The Save Like Wild campaign, which debuted this month and runs through April 3, will hit all 22 million customer households from Maine to Virginia with bill inserts describing the different discounted service packages.


Customers who place orders are automatically entered into a sweepstakes for 10 vacations each worth $25,000 to be given away in May, but no purchase is necessary for entry. Bell Atlantic, New York, has conducted sweepstakes for past product promotions but never one of this scale, said spokesman John Bonomo.


Save Like Wild is the first campaign since the company began accepting orders on its Web site (www.bellatlantic.com) last September.


Targeted consumers will receive separate direct mail pieces for each specific product or service. Those who fail to respond to an initial mailing will receive a follow-up mail piece or telephone call. Certain Hispanic and Asian customers will receive in-language communications based on indicated preferences or profiles established through modeling.


Luis Santiago, director of ethnic and premium markets at Bell Atlantic said ethnic targeting has let the company narrow its top prospects for additional services and determine in what language they wish to receive mail or telephone offers. Bell Atlantic currently sends direct mail and conducts outbound telemarketing in Spanish, Russian, Korean, Mandarin and Cantonese.


In the last two to three years, Santiago said, the company has evolved from renting ethnic lists to building and tagging a database with information from customer interviews, surveys and the purchase of demographic and psychographic data. It has been working with outside database companies to establish models that can identify not only customers with the propensity to buy an additional line, for instance, but what is motivating that purchase, be it a teenager who uses the Internet or the addition of extended family into the household.


As the company continues to build its database, putting the information to use will become a priority. In marketing to Asians, for example, he said in-language print advertising works better than renting lists.
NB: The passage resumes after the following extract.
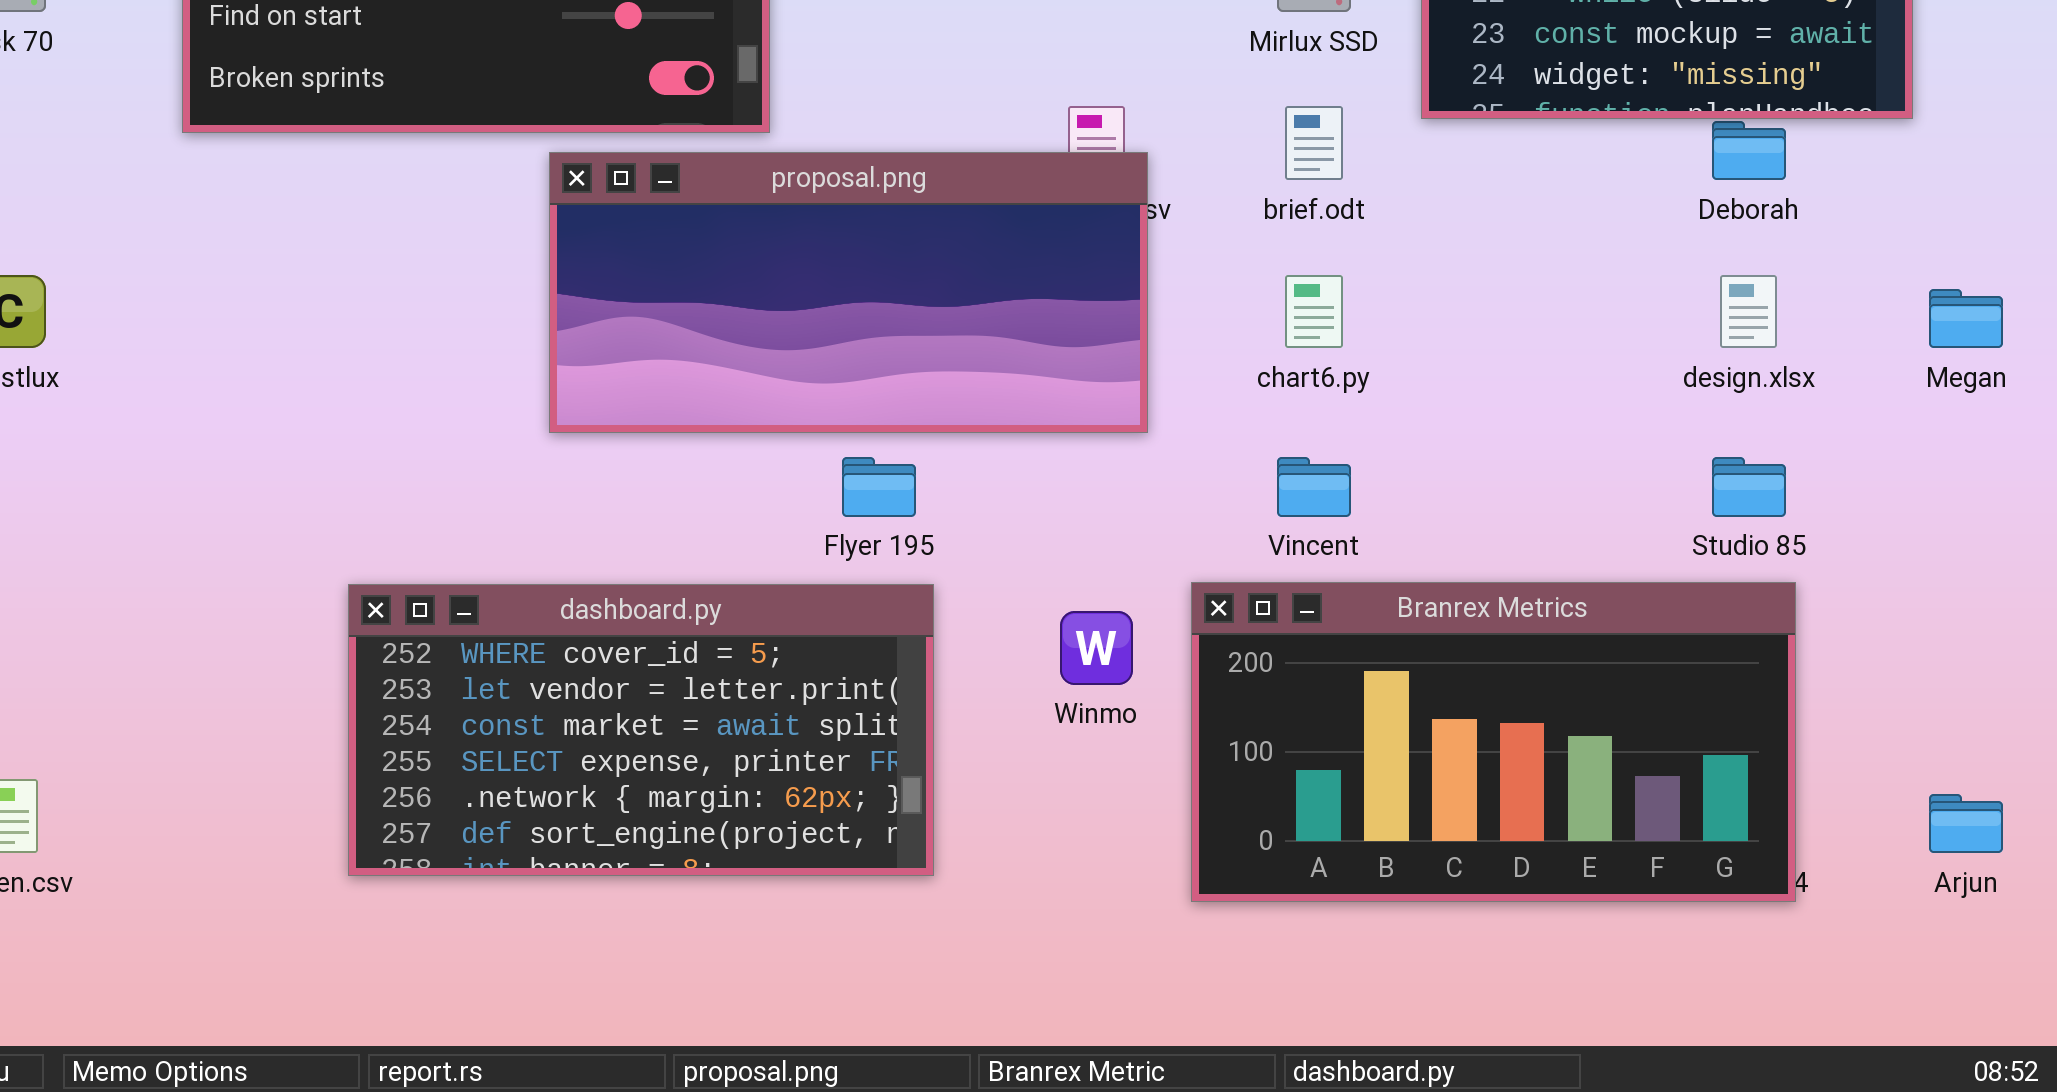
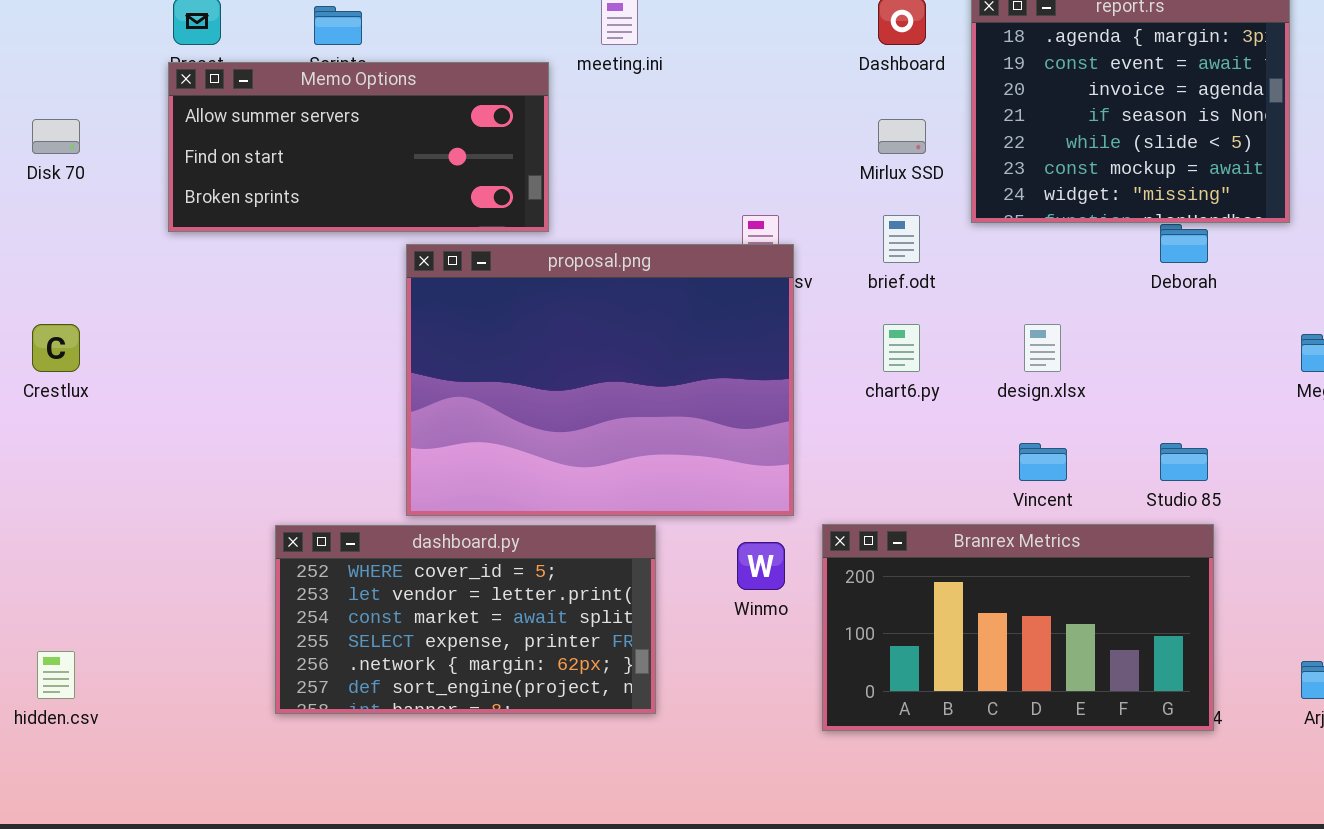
proposal.png: [549,152,1148,433] -> [406,244,794,516], resized
design.xlsx: [1720,275,1777,348] -> [1024,324,1061,372], moved
Vincent: [1277,457,1351,517] -> [1019,443,1067,481], moved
"As we enter a more competitive environment, every [regional phone company] in the country has more information than Uncle Sam,'' Santiago said. "But the challenge is how do you sift and sort through it to use it?''


Bonomo said Bell Atlantic also uses database modeling to build profiles of the work-at-home customer and identify prospects for its Big Deal Value Pack and Call Manger packages. Similar profiles have been established for busy households that may require additional lines or caller-ID.


Draft Worldwide, New York, is handling the direct mail creative portion of the campaign. Draft designed a series of three mail pieces for caller-ID, additional lines and the Big Deal Value Pack. Most customers will receive a control package that includes images of the products, while a test package will incorporate visual images from the Maurice Sendak book "Where the Wild Things Are,'' which has been used in Bell Atlantic's previous mass-market campaigns.